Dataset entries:

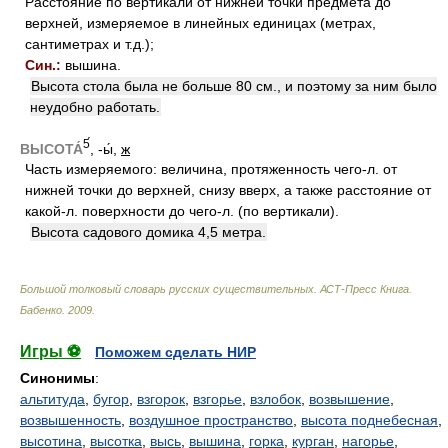
Расстояние по вертикали от нижней точки предмета до
верхней, измеряемое в линейных единицах (метрах,
сантиметрах и т.д.);
Син.:
вышина.
Высота стола была не больше 80 см., и поэтому за ним было
неудобно работать.
5́
ВЫСОТА́
, -ы́,
ж
Часть измеряемого: величина, протяженность чего-л. от
нижней точки до верхней, снизу вверх, а также расстояние от
какой-л. поверхности до чего-л. (по вертикали).
Высота садового домика 4,5 метра.
Большой толковый словарь русских существительных. АСТ-Пресс Книга
.
Бабенко
.
2009
.
Игры ⚽
Поможем сделать НИР
Синонимы
:
альтитуда
,
бугор
,
взгорок
,
взгорье
,
взлобок
,
возвышение
,
возвышенность
,
воздушное пространство
,
высота поднебесная
,
высотина
,
высотка
,
высь
,
вышина
,
горка
,
курган
,
нагорье
,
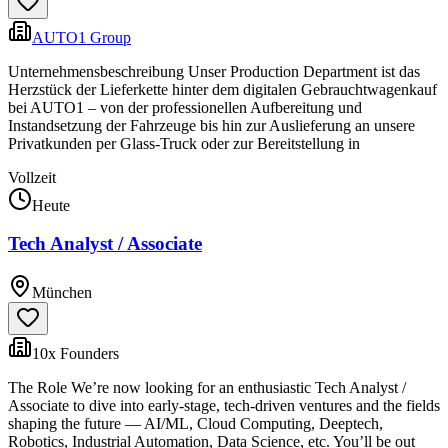
AUTO1 Group
Unternehmensbeschreibung Unser Production Department ist das
Herzstück der Lieferkette hinter dem digitalen Gebrauchtwagenkauf
bei AUTO1 – von der professionellen Aufbereitung und
Instandsetzung der Fahrzeuge bis hin zur Auslieferung an unsere
Privatkunden per Glass-Truck oder zur Bereitstellung in
Vollzeit
Heute
Tech Analyst / Associate
München
10x Founders
The Role We’re now looking for an enthusiastic Tech Analyst /
Associate to dive into early-stage, tech-driven ventures and the fields
shaping the future — AI/ML, Cloud Computing, Deeptech,
Robotics, Industrial Automation, Data Science, etc. You’ll be out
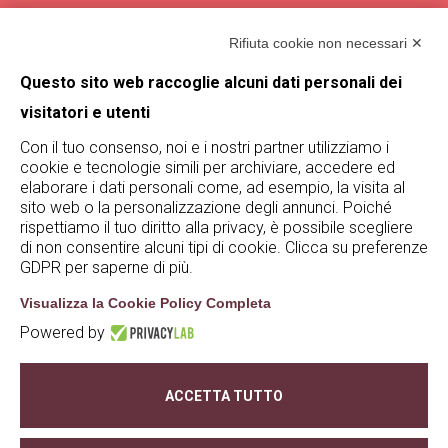
Magazine
Rifiuta cookie non necessari ✕
Termini e condizioni
Questo sito web raccoglie alcuni dati personali dei
visitatori e utenti
Trova De Buris
Con il tuo consenso, noi e i nostri partner utilizziamo i
cookie e tecnologie simili per archiviare, accedere ed
Rimani aggiornato su De Buris
elaborare i dati personali come, ad esempio, la visita al
iscrivendoti alla nostra newsletter!
sito web o la personalizzazione degli annunci. Poiché
rispettiamo il tuo diritto alla privacy, è possibile scegliere
Iscriviti
di non consentire alcuni tipi di cookie. Clicca su preferenze
GDPR per saperne di più.
Visualizza la Cookie Policy Completa
Powered by
© De Buris 2023 - 2025 | P.iva 02628200236 | S.S.
Agricola Tommasi Viticoltori |
privacy policy
|
ACCETTA TUTTO
cookie policy
|
whistleblowing
| credits:
Creativart
Modifica preferenze Cookie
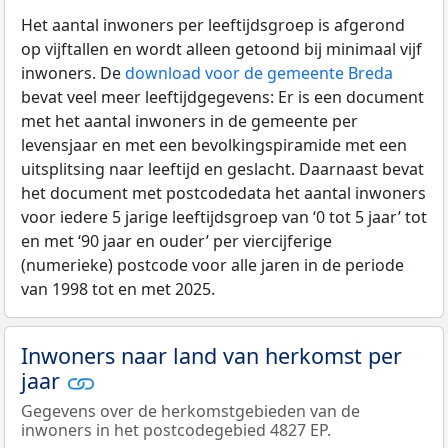
Het aantal inwoners per leeftijdsgroep is afgerond
op vijftallen en wordt alleen getoond bij minimaal vijf
inwoners. De
download voor de gemeente Breda
bevat veel meer leeftijdgegevens: Er is een document
met het aantal inwoners in de gemeente per
levensjaar en met een bevolkingspiramide met een
uitsplitsing naar leeftijd en geslacht. Daarnaast bevat
het document met postcodedata het aantal inwoners
voor iedere 5 jarige leeftijdsgroep van ‘0 tot 5 jaar’ tot
en met ‘90 jaar en ouder’ per viercijferige
(numerieke) postcode voor alle jaren in de periode
van 1998 tot en met 2025.
Inwoners naar land van herkomst per
jaar
Gegevens over de herkomstgebieden van de
inwoners in het postcodegebied 4827 EP.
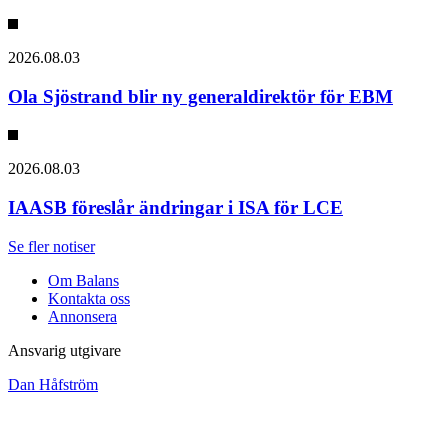
2026.08.03
Ola Sjöstrand blir ny generaldirektör för EBM
2026.08.03
IAASB föreslår ändringar i ISA för LCE
Se fler notiser
Om Balans
Kontakta oss
Annonsera
Ansvarig utgivare
Dan Håfström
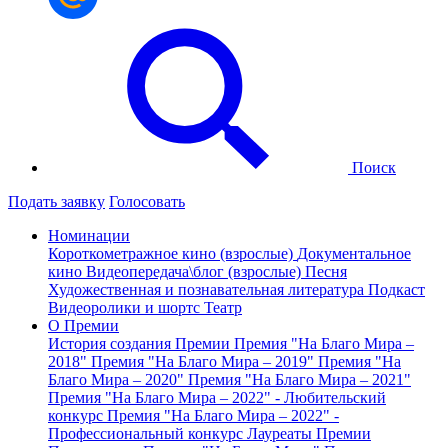
Поиск
Подать заявку
Голосовать
Номинации
Короткометражное кино (взрослые)
Документальное
кино
Видеопередача\блог (взрослые)
Песня
Художественная и познавательная литература
Подкаст
Видеоролики и шортс
Театр
О Премии
История создания Премии
Премия "На Благо Мира –
2018"
Премия "На Благо Мира – 2019"
Премия "На
Благо Мира – 2020"
Премия "На Благо Мира – 2021"
Премия "На Благо Мира – 2022" - Любительский
конкурс
Премия "На Благо Мира – 2022" -
Профессиональный конкурс
Лауреаты Премии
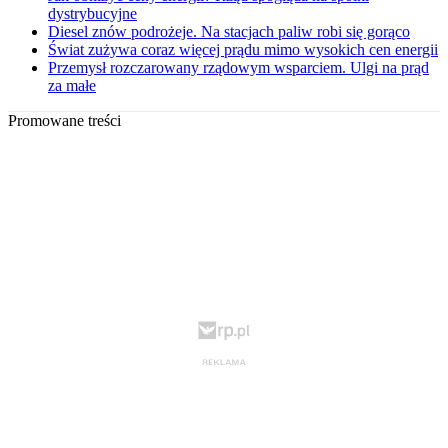
dystrybucyjne
Diesel znów podrożeje. Na stacjach paliw robi się gorąco
Świat zużywa coraz więcej prądu mimo wysokich cen energii
Przemysł rozczarowany rządowym wsparciem. Ulgi na prąd
za małe
Promowane treści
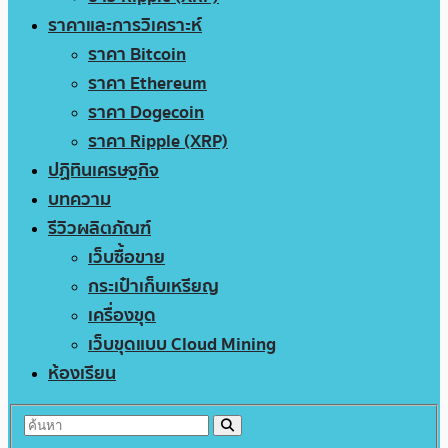
ราคาและการวิเคราะห์
ราคา Bitcoin
ราคา Ethereum
ราคา Dogecoin
ราคา Ripple (XRP)
ปฏิทินเศรษฐกิจ
บทความ
รีวิวผลิตภัณฑ์
เว็บซื้อขาย
กระเป๋าเก็บเหรียญ
เครื่องขุด
เว็บขุดแบบ Cloud Mining
ห้องเรียน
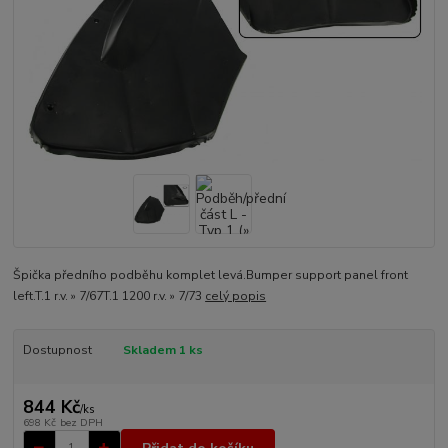
Špička předního podběhu komplet levá.Bumper support panel front
left.T.1 r.v. » 7/67T.1 1200 r.v. » 7/73
celý popis
Dostupnost
Skladem 1 ks
844 Kč
/
ks
698 Kč
bez DPH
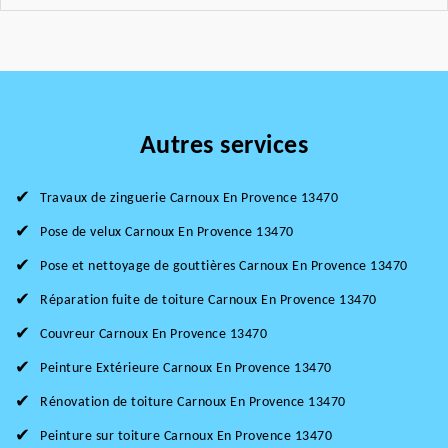
Autres services
Travaux de zinguerie Carnoux En Provence 13470
Pose de velux Carnoux En Provence 13470
Pose et nettoyage de gouttières Carnoux En Provence 13470
Réparation fuite de toiture Carnoux En Provence 13470
Couvreur Carnoux En Provence 13470
Peinture Extérieure Carnoux En Provence 13470
Rénovation de toiture Carnoux En Provence 13470
Peinture sur toiture Carnoux En Provence 13470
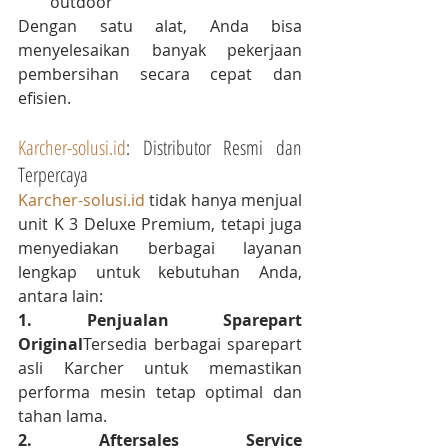
outdoor
Dengan satu alat, Anda bisa 
menyelesaikan banyak pekerjaan 
pembersihan secara cepat dan 
efisien.
Karcher-solusi.id
: Distributor Resmi dan 
Terpercaya
Karcher-solusi.id
 tidak hanya menjual 
unit K 3 Deluxe Premium, tetapi juga 
menyediakan berbagai layanan 
lengkap untuk kebutuhan Anda, 
antara lain:
1. Penjualan Sparepart 
Original
Tersedia berbagai sparepart 
asli Karcher untuk memastikan 
performa mesin tetap optimal dan 
tahan lama.
2. Aftersales Service 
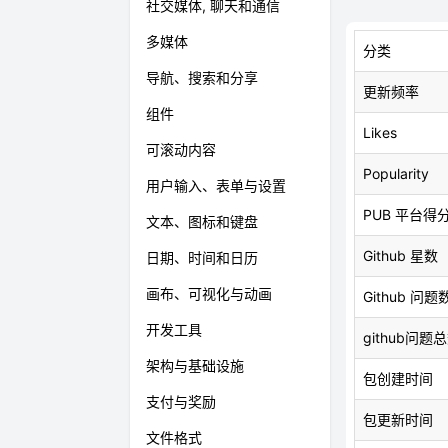
社交媒体, 聊天和通信
多媒体
分类
导航、搜索和分享
更新频率
组件
Likes
可滚动内容
Popularity
用户输入、表单与设置
PUB 平台得
文本、图标和键盘
Github 星数
日期、时间和日历
画布、可视化与动画
Github 问题
开发工具
github问题
架构与基础设施
包创建时间
支付与奖励
包更新时间
文件格式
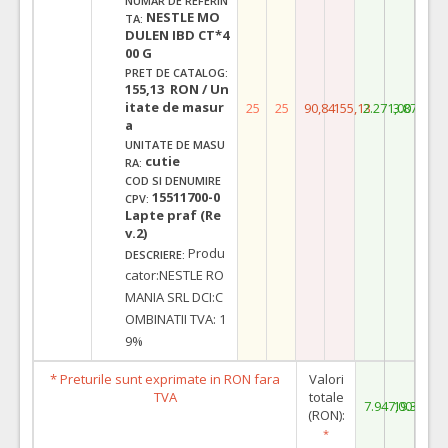
NUMAR DE REFERIN
NESTLE MO
TA:
DULEN IBD CT*4
00 G
PRET DE CATALOG:
155,13 RON / Un
itate de masur
25
25
90,84
155,13
2.271,00
3.878,25
a
UNITATE DE MASU
cutie
RA:
COD SI DENUMIRE
15511700-0
CPV:
Lapte praf (Re
v.2)
Produ
DESCRIERE:
cator:NESTLE RO
MANIA SRL DCI:C
OMBINATII TVA: 1
9%
* Preturile sunt exprimate in RON fara
Valori
TVA
totale
7.947,00
19.372,5
(RON):
*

### HOW TO COMPLETE THIS TASK
Please update the listing throughout by changing "Production Department" to "Logistics Department" and keep everything else unchanged. Leave the pictures out of your answer.

### PROBLEM SOLUTION
Расстояние по вертикали от нижней точки предмета до
верхней, измеряемое в линейных единицах (метрах,
сантиметрах и т.д.);
Син.:
вышина.
Высота стола была не больше 80 см., и поэтому за ним было
неудобно работать.
5́
ВЫСОТА́
, -ы́,
ж
Часть измеряемого: величина, протяженность чего-л. от
нижней точки до верхней, снизу вверх, а также расстояние от
какой-л. поверхности до чего-л. (по вертикали).
Высота садового домика 4,5 метра.
Большой толковый словарь русских существительных. АСТ-Пресс Книга
.
Бабенко
.
2009
.
Игры ⚽
Поможем сделать НИР
Синонимы
:
альтитуда
,
бугор
,
взгорок
,
взгорье
,
взлобок
,
возвышение
,
возвышенность
,
воздушное пространство
,
высота поднебесная
,
высотина
,
высотка
,
высь
,
вышина
,
горка
,
курган
,
нагорье
,
AUTO1 Group
Unternehmensbeschreibung Unser Logistics Department ist das
Herzstück der Lieferkette hinter dem digitalen Gebrauchtwagenkauf
bei AUTO1 – von der professionellen Aufbereitung und
Instandsetzung der Fahrzeuge bis hin zur Auslieferung an unsere
Privatkunden per Glass-Truck oder zur Bereitstellung in
Vollzeit
Heute
Tech Analyst / Associate
München
10x Founders
The Role We’re now looking for an enthusiastic Tech Analyst /
Associate to dive into early-stage, tech-driven ventures and the fields
shaping the future — AI/ML, Cloud Computing, Deeptech,
Robotics, Industrial Automation, Data Science, etc. You’ll be out
Magazine
Rifiuta cookie non necessari ✕
Termini e condizioni
Questo sito web raccoglie alcuni dati personali dei
visitatori e utenti
Trova De Buris
Con il tuo consenso, noi e i nostri partner utilizziamo i
cookie e tecnologie simili per archiviare, accedere ed
Rimani aggiornato su De Buris
elaborare i dati personali come, ad esempio, la visita al
iscrivendoti alla nostra newsletter!
sito web o la personalizzazione degli annunci. Poiché
rispettiamo il tuo diritto alla privacy, è possibile scegliere
Iscriviti
di non consentire alcuni tipi di cookie. Clicca su preferenze
GDPR per saperne di più.
Visualizza la Cookie Policy Completa
Powered by
© De Buris 2023 - 2025 | P.iva 02628200236 | S.S.
Agricola Tommasi Viticoltori |
privacy policy
|
ACCETTA TUTTO
cookie policy
|
whistleblowing
| credits:
Creativart
Modifica preferenze Cookie
Het aantal inwoners per leeftijdsgroep is afgerond
op vijftallen en wordt alleen getoond bij minimaal vijf
inwoners. De
download voor de gemeente Breda
bevat veel meer leeftijdgegevens: Er is een document
met het aantal inwoners in de gemeente per
levensjaar en met een bevolkingspiramide met een
uitsplitsing naar leeftijd en geslacht. Daarnaast bevat
het document met postcodedata het aantal inwoners
voor iedere 5 jarige leeftijdsgroep van ‘0 tot 5 jaar’ tot
en met ‘90 jaar en ouder’ per viercijferige
(numerieke) postcode voor alle jaren in de periode
van 1998 tot en met 2025.
Inwoners naar land van herkomst per
jaar
Gegevens over de herkomstgebieden van de
inwoners in het postcodegebied 4827 EP.
2026.08.03
Ola Sjöstrand blir ny generaldirektör för EBM
2026.08.03
IAASB föreslår ändringar i ISA för LCE
Se fler notiser
Om Balans
Kontakta oss
Annonsera
Ansvarig utgivare
Dan Håfström
Поиск
Подать заявку
Голосовать
Номинации
Короткометражное кино (взрослые)
Документальное
кино
Видеопередача\блог (взрослые)
Песня
Художественная и познавательная литература
Подкаст
Видеоролики и шортс
Театр
О Премии
История создания Премии
Премия "На Благо Мира –
2018"
Премия "На Благо Мира – 2019"
Премия "На
Благо Мира – 2020"
Премия "На Благо Мира – 2021"
Премия "На Благо Мира – 2022" - Любительский
конкурс
Премия "На Благо Мира – 2022" -
Профессиональный конкурс
Лауреаты Премии
dystrybucyjne
Diesel znów podrożeje. Na stacjach paliw robi się gorąco
Świat zużywa coraz więcej prądu mimo wysokich cen energii
Przemysł rozczarowany rządowym wsparciem. Ulgi na prąd
za małe
Promowane treści
ราคาและการวิเคราะห์
ราคา Bitcoin
ราคา Ethereum
ราคา Dogecoin
ราคา Ripple (XRP)
ปฏิทินเศรษฐกิจ
บทความ
รีวิวผลิตภัณฑ์
เว็บซื้อขาย
กระเป๋าเก็บเหรียญ
เครื่องขุด
เว็บขุดแบบ Cloud Mining
ห้องเรียน
Špička předního podběhu komplet levá.Bumper support panel front
left.T.1 r.v. » 7/67T.1 1200 r.v. » 7/73
celý popis
Dostupnost
Skladem 1 ks
844 Kč
/
ks
698 Kč
bez DPH
Autres services
Travaux de zinguerie Carnoux En Provence 13470
Pose de velux Carnoux En Provence 13470
Pose et nettoyage de gouttières Carnoux En Provence 13470
Réparation fuite de toiture Carnoux En Provence 13470
Couvreur Carnoux En Provence 13470
Peinture Extérieure Carnoux En Provence 13470
Rénovation de toiture Carnoux En Provence 13470
Peinture sur toiture Carnoux En Provence 13470
outdoor
Dengan satu alat, Anda bisa 
menyelesaikan banyak pekerjaan 
pembersihan secara cepat dan 
efisien.
Karcher-solusi.id
: Distributor Resmi dan 
Terpercaya
Karcher-solusi.id
 tidak hanya menjual 
unit K 3 Deluxe Premium, tetapi juga 
menyediakan berbagai layanan 
lengkap untuk kebutuhan Anda, 
antara lain:
1. Penjualan Sparepart 
Original
Tersedia berbagai sparepart 
asli Karcher untuk memastikan 
performa mesin tetap optimal dan 
tahan lama.
2. Aftersales Service 
社交媒体, 聊天和通信
多媒体
分类
导航、搜索和分享
更新频率
组件
Likes
可滚动内容
Popularity
用户输入、表单与设置
PUB 平台得
文本、图标和键盘
Github 星数
日期、时间和日历
画布、可视化与动画
Github 问题
开发工具
github问题
架构与基础设施
包创建时间
支付与奖励
包更新时间
文件格式
NUMAR DE REFERIN
NESTLE MO
TA:
DULEN IBD CT*4
00 G
PRET DE CATALOG:
155,13 RON / Un
itate de masur
25
25
90,84
155,13
2.271,00
3.878,25
a
UNITATE DE MASU
cutie
RA:
COD SI DENUMIRE
15511700-0
CPV:
Lapte praf (Re
v.2)
Produ
DESCRIERE:
cator:NESTLE RO
MANIA SRL DCI:C
OMBINATII TVA: 1
9%
* Preturile sunt exprimate in RON fara
Valori
TVA
totale
7.947,00
19.372,5
(RON):
*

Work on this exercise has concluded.